Even given this apparent negativity, the intrinsic role and remit of QE2 may be far more than the broad exercise in re-assisting the economy presented. It may in effect have been designed to be a type of implicit buoyancy-aid specifically for those domestic and Canadian institutional investors who to date may have had little confidence in the mid-term traction of the re-born General Motors.

GM's general performance both at IPO launch and its critical short & mid-term stock trading dynamic is critical not only for the company itself, but the nation at large.
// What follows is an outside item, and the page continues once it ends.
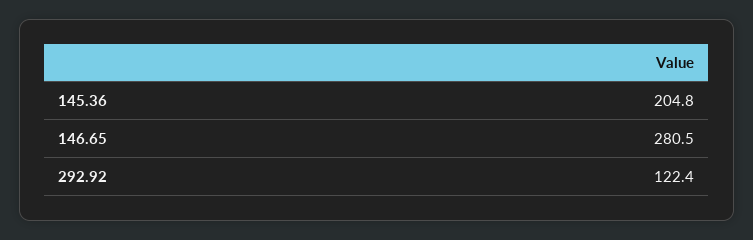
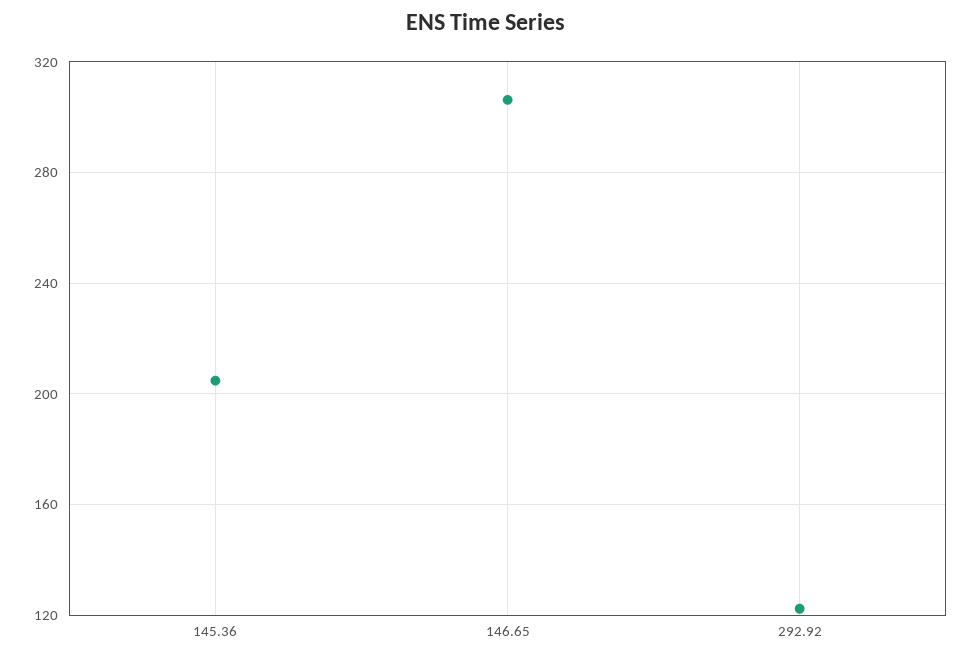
146.65: 280.5 -> 305

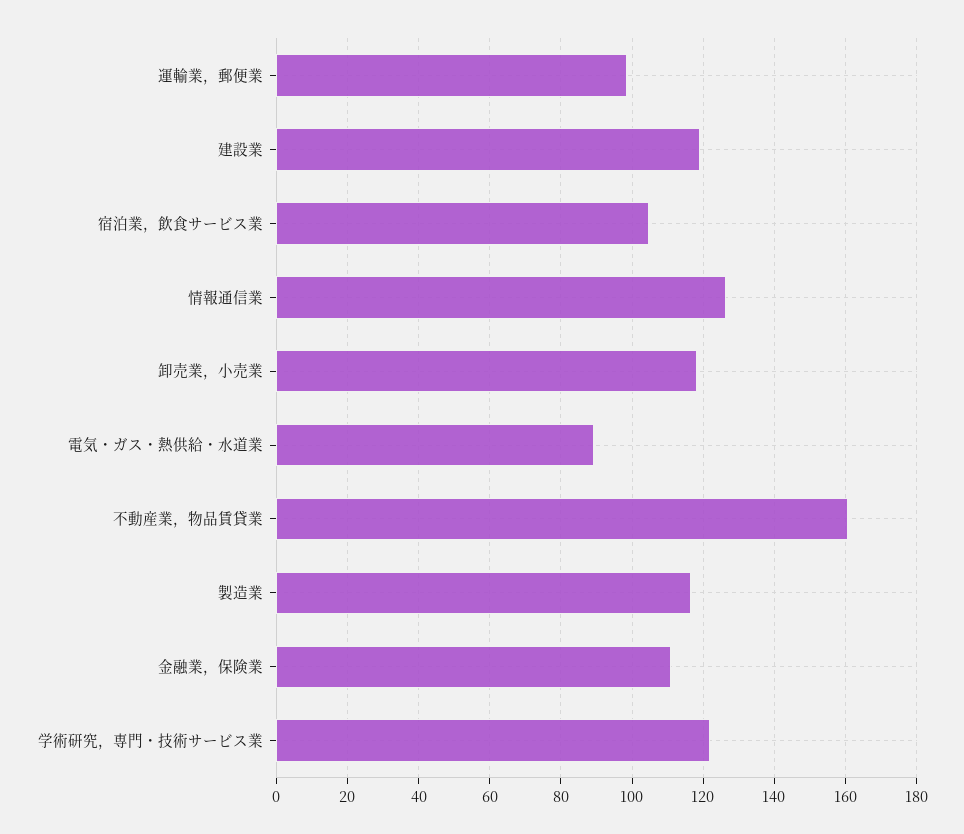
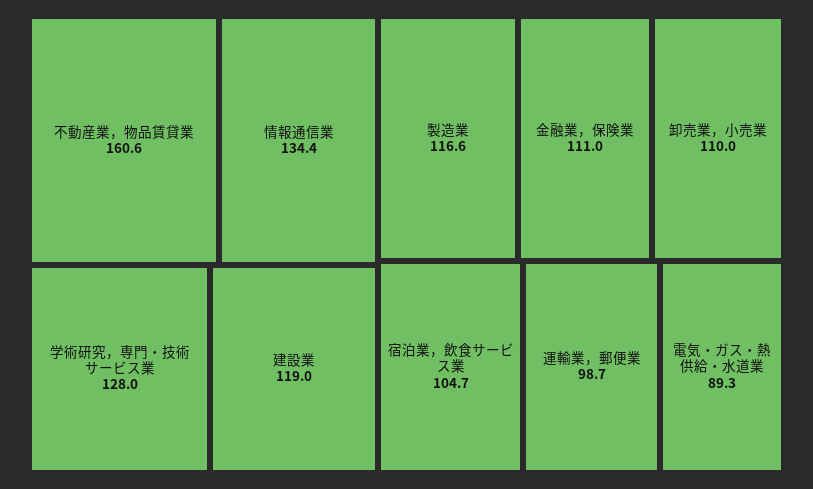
情報通信業: 126 -> 134.4
卸売業，小売業: 118 -> 110
学術研究，専門・技術サービス業: 122 -> 128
Although a re-invented 'smoke-stack', given its broad up-stream and down-stream value-chain reaches across a myriad of spheres, GM will be seen as a bell-weather for the US economy

Thus for investment-auto-motives, the announcement of QE2 here and now, coming only a few weeks before the price-setting and availability of New GM stock – in its various guises of: new common stock, 3-for-1 exchanges and convertible preferred shares – is very telling indeed.

Perhaps it was well recognised that political and financial collateral damage could well be incurred from previously potentially higher IPO 'investment losses' to the Treasury, Canadian and Ontario Governments, the UAW and to Motors Liquidation Co holders/investors.

Instead the path ordained appears to see GM listed at the higher end of its $26-29 range with the almost implicit assumption that the month on month dispersion of latter-day liquidity will either prop-up any 6-month interim flailing, or otherwise help boost what have been 'flat' or slow-growth GM shares.

At a time when GM should be seen to fully let-go of its mother's apron strings, after 2 quarters of impressive results and the confidence to talk about the very real macro-headwinds it still faces, it seems that the 'Government Motors' nick-name - whilst slowly fading - may take another year or so to fully disappear.